> [What to do]
Return every line in the rows below that contains the string "handling", treating uppercase and lowercase as different.

Rows from a dataset

------------------------------------

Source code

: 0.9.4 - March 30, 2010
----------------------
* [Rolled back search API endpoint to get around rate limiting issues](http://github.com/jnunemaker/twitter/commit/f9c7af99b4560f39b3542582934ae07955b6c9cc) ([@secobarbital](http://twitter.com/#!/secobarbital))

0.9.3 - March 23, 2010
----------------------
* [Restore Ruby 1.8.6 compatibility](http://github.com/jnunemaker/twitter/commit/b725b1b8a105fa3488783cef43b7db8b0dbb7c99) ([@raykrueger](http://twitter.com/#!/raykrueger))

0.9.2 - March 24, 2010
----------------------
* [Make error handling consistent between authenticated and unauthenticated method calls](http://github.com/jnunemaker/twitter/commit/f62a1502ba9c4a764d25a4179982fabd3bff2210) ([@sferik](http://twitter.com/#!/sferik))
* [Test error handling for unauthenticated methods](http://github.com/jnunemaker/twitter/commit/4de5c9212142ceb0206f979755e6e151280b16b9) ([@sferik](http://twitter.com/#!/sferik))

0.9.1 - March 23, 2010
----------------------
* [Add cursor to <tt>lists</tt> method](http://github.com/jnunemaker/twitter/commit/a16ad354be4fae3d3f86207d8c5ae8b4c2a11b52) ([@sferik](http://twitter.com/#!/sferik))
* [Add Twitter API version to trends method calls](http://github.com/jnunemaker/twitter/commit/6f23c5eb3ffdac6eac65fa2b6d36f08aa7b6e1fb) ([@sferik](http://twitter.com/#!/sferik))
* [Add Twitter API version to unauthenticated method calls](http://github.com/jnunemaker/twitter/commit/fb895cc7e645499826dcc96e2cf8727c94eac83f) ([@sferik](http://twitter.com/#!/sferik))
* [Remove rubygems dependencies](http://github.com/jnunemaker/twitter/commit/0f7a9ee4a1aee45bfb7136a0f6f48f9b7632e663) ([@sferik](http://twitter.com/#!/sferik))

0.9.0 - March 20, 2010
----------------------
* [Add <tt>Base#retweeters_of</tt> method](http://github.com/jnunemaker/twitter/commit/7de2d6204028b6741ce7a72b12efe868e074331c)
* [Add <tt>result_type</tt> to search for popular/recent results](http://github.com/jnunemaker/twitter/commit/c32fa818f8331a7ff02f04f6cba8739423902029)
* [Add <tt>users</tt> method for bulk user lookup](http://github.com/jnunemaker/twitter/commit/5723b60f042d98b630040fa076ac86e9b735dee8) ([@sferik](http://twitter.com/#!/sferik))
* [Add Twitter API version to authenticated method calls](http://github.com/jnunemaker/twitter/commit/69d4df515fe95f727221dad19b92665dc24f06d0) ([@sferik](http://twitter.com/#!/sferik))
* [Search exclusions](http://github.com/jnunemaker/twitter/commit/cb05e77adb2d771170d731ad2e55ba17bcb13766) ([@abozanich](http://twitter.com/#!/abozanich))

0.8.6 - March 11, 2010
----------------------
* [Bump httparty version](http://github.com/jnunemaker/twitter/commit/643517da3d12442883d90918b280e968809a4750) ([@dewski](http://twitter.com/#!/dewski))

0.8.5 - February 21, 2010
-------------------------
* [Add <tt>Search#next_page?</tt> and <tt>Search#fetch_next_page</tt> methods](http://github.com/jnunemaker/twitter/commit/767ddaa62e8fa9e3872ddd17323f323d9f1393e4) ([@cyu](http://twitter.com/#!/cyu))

------------------------------------

> [Result below]
* [Make error handling consistent between authenticated and unauthenticated method calls](http://github.com/jnunemaker/twitter/commit/f62a1502ba9c4a764d25a4179982fabd3bff2210) ([@sferik](http://twitter.com/#!/sferik))
* [Test error handling for unauthenticated methods](http://github.com/jnunemaker/twitter/commit/4de5c9212142ceb0206f979755e6e151280b16b9) ([@sferik](http://twitter.com/#!/sferik))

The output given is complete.